However, higher operating costs and margin pressures impacted overall profitability.

The Company reported revenues of $585.03M, representing a 3% or $17.28M increase over the $567.75M recorded in Q1 2024. This growth was primarily driven by a significant increase in revenue contribution from a previously underperforming segment, reflecting the success of targeted expansion efforts. While revenue remains below prior peak levels, the Company continues to recalibrate and drive demand through expanded service offerings and strengthened client engagements.

Gross profit for the quarter stood at $301.67M, reflecting a 4% decline from $315.82M in Q1 2024. This decline resulted from higher direct costs associated with event execution, infrastructure upgrades, additional non-recurring costs incurred during the period, and increased labour costs related to service delivery. Consequently, the gross margin contracted to 51.56% from 55.63% in the prior year. The Company remains focused on managing costs effectively to support long-term profitability.

Operating expenses increased to $218.72M, up 7.5% from $206.35M in Q1 2024. This rise was attributed to planned administrative enhancements, a significant one-off expenditure for the Company’s 20th Anniversary celebration, higher personnel costs, increased security and fuel expenses, and a 51% increase in amortisation expenses to $11.36M due to renegotiated lease agreements and the addition of a new lease.

Operating profit stood at $87.48M, a 24% decline from $115.28M in Q1 2024. Increased finance costs, stemming from renegotiated lease agreements and new lease additions, also impacted results.
Net profit for the quarter amounted to $73.67M, a 27% decrease from $100.25M in Q1 2024, influenced by lower gross margins, increased operational costs, and higher impairment charges. As a result, earnings per share (EPS) fell from $0.33 in Q1 2024 to $0.25 in Q1 2025.

Total assets grew by 6.4%, reaching $1,306.01M, up from $1,227.37M in Q1 2024. This increase was primarily driven by a 53% rise in receivables, reflecting expanded customer engagements, with several balances stemming from events executed near the period’s end. Short-term deposits increased to $250.24M from $236.50M, while cash and bank balances declined by 30% to $131.74M from $188.91M due to timing differences in collections and reinvestments.

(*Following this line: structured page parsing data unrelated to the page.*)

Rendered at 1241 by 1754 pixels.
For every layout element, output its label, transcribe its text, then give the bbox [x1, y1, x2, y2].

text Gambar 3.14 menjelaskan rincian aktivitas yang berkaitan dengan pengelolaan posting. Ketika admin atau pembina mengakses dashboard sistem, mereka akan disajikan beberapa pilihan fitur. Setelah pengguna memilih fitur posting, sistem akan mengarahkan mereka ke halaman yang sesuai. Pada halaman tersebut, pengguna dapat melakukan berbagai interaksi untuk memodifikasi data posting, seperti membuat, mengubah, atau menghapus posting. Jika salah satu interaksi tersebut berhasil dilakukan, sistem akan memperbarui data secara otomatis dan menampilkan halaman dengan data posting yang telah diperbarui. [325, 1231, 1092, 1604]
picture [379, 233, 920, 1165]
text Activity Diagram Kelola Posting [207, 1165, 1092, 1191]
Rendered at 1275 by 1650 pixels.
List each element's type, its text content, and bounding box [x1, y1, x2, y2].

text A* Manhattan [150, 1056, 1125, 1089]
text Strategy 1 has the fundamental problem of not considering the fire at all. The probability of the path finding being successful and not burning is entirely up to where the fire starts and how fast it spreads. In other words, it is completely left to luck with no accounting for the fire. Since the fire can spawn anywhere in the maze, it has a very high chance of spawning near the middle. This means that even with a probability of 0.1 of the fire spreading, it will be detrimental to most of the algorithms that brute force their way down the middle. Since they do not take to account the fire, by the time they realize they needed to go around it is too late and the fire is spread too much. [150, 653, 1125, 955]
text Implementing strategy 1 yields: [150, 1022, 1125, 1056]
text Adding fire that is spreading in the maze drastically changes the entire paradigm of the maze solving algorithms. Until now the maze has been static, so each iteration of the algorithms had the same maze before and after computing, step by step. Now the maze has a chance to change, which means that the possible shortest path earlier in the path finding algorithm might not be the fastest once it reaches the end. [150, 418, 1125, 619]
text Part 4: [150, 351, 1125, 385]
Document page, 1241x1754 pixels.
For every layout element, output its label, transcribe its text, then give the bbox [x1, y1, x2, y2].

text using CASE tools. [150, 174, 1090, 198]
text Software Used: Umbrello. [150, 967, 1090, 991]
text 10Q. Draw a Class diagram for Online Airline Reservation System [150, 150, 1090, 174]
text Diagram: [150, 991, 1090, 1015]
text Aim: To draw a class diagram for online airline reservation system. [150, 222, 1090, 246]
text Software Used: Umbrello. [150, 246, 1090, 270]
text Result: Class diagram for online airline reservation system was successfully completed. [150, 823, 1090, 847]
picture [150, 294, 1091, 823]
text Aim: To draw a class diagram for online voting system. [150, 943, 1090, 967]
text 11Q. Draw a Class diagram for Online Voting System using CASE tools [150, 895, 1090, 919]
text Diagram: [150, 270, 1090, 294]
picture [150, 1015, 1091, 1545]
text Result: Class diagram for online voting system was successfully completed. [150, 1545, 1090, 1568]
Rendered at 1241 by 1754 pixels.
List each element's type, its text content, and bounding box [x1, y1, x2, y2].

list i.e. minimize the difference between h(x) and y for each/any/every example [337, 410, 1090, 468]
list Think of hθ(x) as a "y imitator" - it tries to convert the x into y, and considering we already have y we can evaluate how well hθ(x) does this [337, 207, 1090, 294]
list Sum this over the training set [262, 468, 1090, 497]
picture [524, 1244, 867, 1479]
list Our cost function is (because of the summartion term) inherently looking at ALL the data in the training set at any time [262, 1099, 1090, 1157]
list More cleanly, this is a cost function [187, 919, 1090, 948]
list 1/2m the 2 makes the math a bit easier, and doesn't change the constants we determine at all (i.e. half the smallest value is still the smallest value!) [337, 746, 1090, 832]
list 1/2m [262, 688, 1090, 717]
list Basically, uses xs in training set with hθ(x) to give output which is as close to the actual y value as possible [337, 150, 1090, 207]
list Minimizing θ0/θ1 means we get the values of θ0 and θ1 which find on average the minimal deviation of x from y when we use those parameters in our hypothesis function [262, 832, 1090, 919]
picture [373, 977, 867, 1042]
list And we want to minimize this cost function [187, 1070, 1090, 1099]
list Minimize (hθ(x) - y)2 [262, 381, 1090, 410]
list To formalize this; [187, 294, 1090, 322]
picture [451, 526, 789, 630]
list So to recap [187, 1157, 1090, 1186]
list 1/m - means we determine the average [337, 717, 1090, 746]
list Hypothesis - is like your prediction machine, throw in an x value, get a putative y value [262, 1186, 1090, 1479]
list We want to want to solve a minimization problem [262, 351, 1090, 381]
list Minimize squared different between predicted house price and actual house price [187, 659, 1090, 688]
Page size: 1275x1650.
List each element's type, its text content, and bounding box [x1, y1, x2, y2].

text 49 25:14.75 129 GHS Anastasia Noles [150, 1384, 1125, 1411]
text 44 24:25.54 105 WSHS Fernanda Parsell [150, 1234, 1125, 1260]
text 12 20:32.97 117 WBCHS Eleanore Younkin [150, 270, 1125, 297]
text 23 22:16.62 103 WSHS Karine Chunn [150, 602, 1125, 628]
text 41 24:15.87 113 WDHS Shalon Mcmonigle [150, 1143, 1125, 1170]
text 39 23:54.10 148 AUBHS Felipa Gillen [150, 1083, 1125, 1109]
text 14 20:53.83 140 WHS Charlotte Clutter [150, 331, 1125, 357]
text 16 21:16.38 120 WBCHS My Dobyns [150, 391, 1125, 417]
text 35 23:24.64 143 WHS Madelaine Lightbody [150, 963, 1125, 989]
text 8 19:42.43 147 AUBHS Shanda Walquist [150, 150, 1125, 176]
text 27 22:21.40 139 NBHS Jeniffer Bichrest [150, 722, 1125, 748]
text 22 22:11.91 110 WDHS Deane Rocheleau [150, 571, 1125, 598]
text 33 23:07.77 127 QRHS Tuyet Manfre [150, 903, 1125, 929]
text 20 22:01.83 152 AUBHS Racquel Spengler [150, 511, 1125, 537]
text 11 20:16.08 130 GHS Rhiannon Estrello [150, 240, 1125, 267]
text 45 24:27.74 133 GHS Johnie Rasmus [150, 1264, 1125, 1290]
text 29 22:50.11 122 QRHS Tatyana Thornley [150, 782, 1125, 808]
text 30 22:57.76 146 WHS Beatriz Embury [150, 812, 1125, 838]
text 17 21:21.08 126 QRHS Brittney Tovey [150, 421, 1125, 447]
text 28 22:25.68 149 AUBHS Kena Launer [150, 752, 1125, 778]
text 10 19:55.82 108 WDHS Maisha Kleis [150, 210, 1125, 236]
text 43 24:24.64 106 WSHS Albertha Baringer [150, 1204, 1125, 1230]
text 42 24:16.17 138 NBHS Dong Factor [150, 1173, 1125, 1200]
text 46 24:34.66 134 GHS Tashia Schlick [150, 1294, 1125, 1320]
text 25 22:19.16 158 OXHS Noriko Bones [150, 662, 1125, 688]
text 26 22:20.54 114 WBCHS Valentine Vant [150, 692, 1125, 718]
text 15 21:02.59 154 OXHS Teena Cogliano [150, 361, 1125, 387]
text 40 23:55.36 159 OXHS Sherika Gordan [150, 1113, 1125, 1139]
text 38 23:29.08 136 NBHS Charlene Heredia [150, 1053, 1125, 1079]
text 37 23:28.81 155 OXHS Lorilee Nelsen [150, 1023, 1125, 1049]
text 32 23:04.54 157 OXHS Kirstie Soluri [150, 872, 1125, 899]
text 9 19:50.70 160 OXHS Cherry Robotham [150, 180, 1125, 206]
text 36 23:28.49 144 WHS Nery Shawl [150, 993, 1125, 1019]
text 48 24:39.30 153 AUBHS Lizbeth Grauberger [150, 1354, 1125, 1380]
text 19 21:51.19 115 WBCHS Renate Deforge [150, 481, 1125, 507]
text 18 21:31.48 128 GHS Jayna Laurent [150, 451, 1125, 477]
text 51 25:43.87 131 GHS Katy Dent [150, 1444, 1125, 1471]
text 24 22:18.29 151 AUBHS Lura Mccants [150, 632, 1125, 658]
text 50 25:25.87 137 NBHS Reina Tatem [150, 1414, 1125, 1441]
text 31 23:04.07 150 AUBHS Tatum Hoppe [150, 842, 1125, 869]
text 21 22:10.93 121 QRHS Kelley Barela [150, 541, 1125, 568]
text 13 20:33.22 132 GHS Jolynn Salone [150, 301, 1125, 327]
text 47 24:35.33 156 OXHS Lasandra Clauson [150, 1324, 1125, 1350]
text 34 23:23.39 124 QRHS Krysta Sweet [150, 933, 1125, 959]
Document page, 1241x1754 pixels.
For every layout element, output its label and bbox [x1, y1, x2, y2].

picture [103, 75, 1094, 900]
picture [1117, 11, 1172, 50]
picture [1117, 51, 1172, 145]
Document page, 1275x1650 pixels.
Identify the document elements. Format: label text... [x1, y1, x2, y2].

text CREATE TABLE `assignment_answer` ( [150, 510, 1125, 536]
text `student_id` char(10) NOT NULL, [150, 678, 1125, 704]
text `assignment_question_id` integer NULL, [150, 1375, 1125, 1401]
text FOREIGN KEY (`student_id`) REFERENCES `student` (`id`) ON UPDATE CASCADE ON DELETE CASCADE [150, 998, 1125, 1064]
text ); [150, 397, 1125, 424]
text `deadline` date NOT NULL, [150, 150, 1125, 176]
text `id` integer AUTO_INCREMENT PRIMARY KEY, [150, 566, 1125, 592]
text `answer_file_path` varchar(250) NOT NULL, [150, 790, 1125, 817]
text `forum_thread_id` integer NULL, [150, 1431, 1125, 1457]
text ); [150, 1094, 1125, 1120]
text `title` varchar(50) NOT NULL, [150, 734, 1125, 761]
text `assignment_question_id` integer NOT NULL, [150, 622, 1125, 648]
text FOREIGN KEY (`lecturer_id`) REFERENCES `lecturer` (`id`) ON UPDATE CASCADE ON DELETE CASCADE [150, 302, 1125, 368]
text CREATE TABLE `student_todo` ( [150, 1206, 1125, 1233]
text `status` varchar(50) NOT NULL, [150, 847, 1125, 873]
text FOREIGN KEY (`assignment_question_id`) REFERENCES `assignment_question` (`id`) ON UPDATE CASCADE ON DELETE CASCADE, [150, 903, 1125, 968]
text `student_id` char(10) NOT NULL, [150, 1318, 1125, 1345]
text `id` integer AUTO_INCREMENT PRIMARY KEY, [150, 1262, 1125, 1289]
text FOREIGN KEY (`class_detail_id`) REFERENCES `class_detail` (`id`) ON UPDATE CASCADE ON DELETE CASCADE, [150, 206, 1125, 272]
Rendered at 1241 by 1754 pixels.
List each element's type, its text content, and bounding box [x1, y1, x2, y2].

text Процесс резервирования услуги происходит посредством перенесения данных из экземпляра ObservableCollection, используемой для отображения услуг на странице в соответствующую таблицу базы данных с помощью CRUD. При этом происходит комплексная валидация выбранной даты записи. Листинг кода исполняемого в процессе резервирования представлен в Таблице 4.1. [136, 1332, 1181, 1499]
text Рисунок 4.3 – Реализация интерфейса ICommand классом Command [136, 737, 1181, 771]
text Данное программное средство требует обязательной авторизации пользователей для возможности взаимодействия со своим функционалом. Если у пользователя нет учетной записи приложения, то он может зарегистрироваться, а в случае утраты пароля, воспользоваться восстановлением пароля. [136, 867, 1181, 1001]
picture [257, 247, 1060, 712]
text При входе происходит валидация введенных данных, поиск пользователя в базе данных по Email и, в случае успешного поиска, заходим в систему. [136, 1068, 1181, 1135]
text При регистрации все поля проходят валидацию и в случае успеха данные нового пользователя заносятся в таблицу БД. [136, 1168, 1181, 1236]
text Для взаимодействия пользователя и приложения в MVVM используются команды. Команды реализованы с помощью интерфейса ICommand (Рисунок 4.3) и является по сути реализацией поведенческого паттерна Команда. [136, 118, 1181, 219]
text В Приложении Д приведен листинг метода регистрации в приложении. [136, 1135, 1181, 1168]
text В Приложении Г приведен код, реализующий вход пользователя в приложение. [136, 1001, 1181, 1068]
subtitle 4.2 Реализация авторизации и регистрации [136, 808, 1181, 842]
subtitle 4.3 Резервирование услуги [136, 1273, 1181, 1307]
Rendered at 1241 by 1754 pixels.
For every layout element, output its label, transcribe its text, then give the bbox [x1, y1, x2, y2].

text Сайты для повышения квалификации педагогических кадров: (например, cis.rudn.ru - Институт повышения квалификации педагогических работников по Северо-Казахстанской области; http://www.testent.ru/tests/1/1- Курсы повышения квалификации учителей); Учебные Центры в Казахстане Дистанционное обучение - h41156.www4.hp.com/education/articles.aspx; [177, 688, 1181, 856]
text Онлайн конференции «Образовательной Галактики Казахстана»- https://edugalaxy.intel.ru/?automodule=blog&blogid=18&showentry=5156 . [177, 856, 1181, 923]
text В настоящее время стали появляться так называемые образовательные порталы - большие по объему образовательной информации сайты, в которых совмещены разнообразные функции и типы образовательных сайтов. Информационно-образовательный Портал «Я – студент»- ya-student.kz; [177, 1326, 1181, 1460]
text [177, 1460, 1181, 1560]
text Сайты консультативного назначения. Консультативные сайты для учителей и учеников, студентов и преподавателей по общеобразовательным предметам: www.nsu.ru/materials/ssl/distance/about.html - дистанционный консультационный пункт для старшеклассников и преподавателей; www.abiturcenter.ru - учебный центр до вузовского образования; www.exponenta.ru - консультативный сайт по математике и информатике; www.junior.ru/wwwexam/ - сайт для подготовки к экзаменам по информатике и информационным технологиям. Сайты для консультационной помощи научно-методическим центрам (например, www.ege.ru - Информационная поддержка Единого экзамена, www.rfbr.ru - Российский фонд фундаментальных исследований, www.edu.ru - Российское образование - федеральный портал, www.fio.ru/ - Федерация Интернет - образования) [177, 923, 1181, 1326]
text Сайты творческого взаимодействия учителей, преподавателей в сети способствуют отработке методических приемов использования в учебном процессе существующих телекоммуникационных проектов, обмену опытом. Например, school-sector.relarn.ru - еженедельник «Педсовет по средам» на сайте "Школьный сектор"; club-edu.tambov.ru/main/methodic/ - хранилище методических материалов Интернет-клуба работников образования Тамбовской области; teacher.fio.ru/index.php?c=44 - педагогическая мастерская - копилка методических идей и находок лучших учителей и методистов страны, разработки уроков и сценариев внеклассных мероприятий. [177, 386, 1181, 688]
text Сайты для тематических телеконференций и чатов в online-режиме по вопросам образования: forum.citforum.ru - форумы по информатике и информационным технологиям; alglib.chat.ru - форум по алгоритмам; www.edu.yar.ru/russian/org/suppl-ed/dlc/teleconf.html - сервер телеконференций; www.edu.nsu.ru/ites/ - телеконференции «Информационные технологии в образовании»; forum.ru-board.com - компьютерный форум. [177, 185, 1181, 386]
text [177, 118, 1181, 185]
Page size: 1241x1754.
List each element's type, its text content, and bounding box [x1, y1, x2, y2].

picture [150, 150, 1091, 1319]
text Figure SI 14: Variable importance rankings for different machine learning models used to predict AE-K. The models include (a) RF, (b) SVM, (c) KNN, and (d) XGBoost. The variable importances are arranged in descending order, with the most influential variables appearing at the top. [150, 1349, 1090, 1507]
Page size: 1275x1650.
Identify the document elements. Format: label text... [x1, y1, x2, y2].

Shareholders’ equity strengthened to $956.17M, reflecting a 5% increase over $912.66M in Q1 2024. This growth was primarily supported by retained earnings, demonstrating the Company’s ability to generate and reinvest profits efficiently.

Payables increased by 47%, rising to $229.58M from $156.38M in Q1 2024, mainly due to the timing of event executions towards the end of the quarter, resulting in higher accrued expenses related to supplier payments.

While the macroeconomic environment remains uncertain, the Company remains optimistic about the upcoming quarters. The focus will be on enhancing operational efficiencies to manage cost structures effectively and strengthening revenue streams through deeper market penetration and strategic partnerships. Additionally, the Company intends to use owned-events as a driver of revenue growth.
Our continued success is a testament to the dedication, creativity, and resilience of our exceptional team. Their ability to adapt and innovate in a dynamic industry ensures that we consistently exceed expectations and deliver outstanding experiences. Their dedication was especially evident during the holiday period, where they worked tirelessly to execute high-quality events, ensuring continued excellence in service delivery. We also recognise and appreciate the unwavering guidance of our Board; whose strategic leadership continues to drive our company’s growth and long-term vision.